Determine the number of lines below that contain the string "scroll", and state only that number.

****************************************

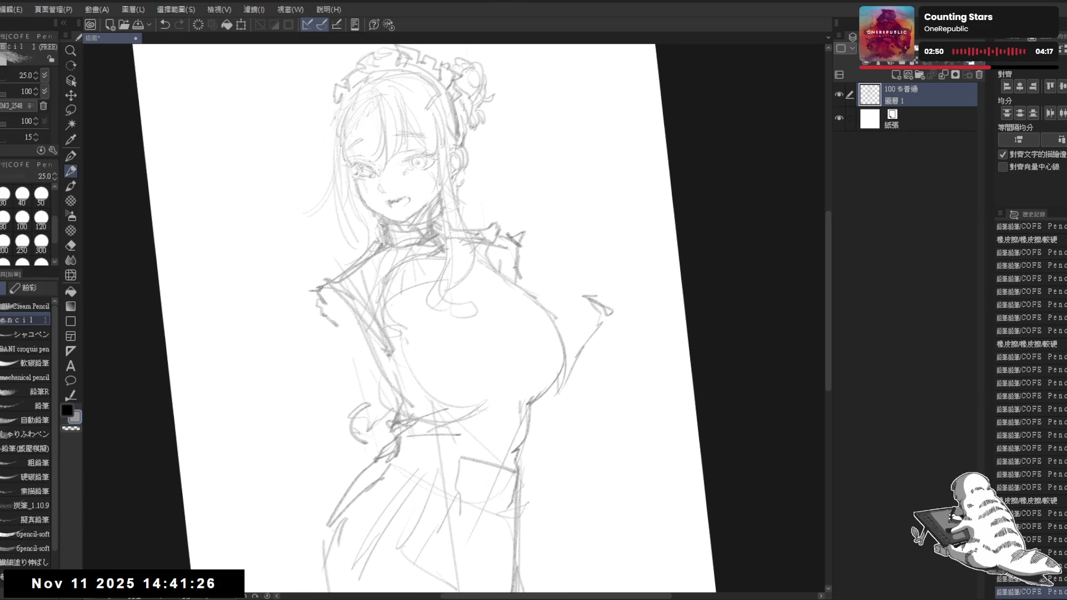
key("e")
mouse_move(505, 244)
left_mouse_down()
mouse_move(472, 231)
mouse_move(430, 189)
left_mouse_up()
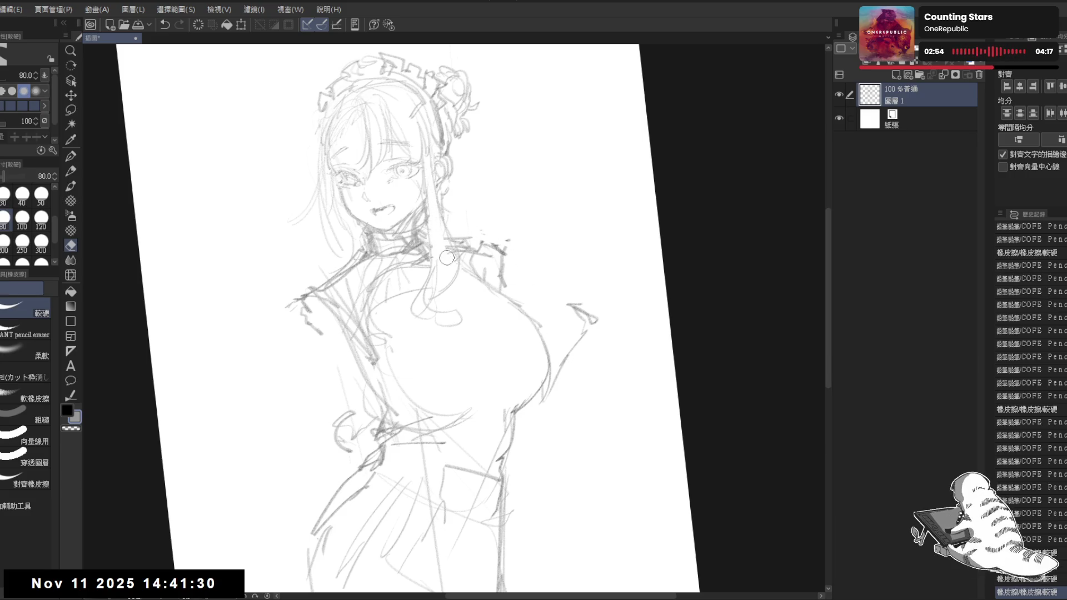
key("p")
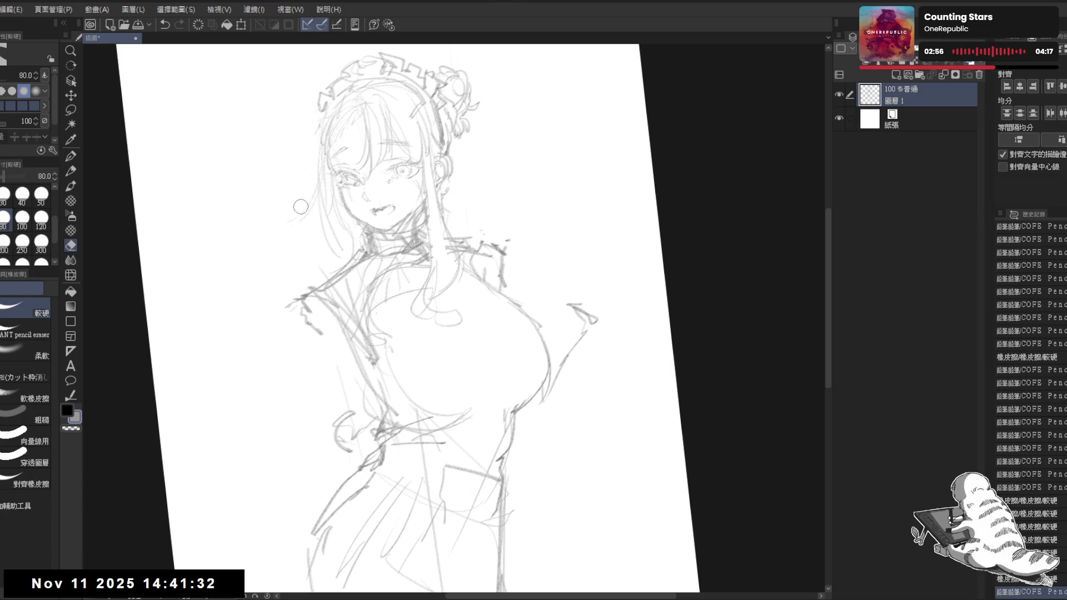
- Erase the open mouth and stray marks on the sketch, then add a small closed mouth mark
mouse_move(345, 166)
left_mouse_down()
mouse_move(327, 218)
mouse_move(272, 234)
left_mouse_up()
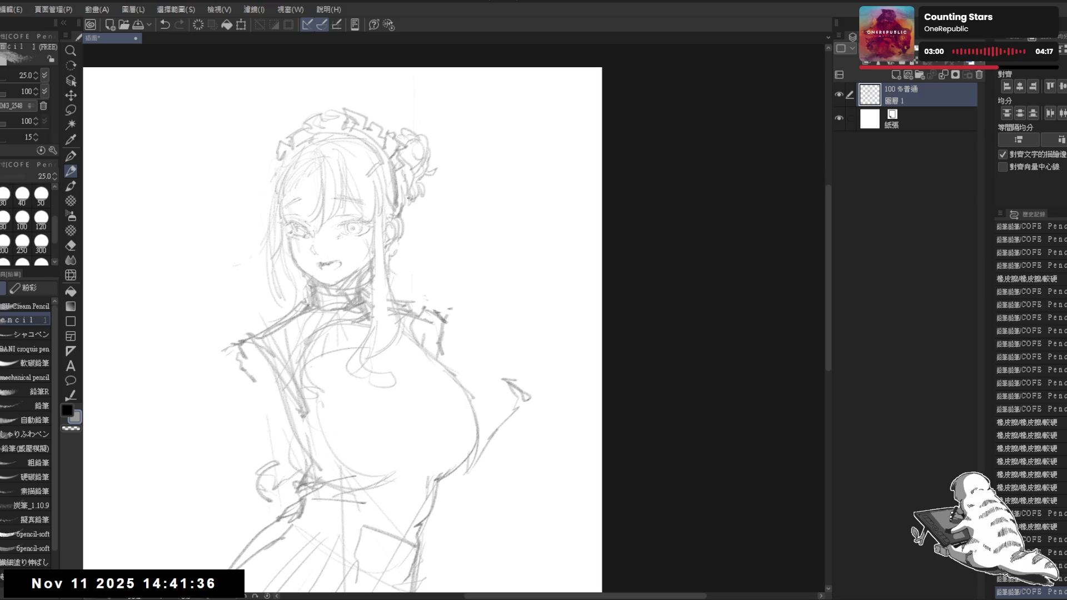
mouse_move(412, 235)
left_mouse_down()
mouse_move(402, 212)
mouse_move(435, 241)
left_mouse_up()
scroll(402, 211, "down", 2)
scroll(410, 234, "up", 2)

****************************************

Response area: 2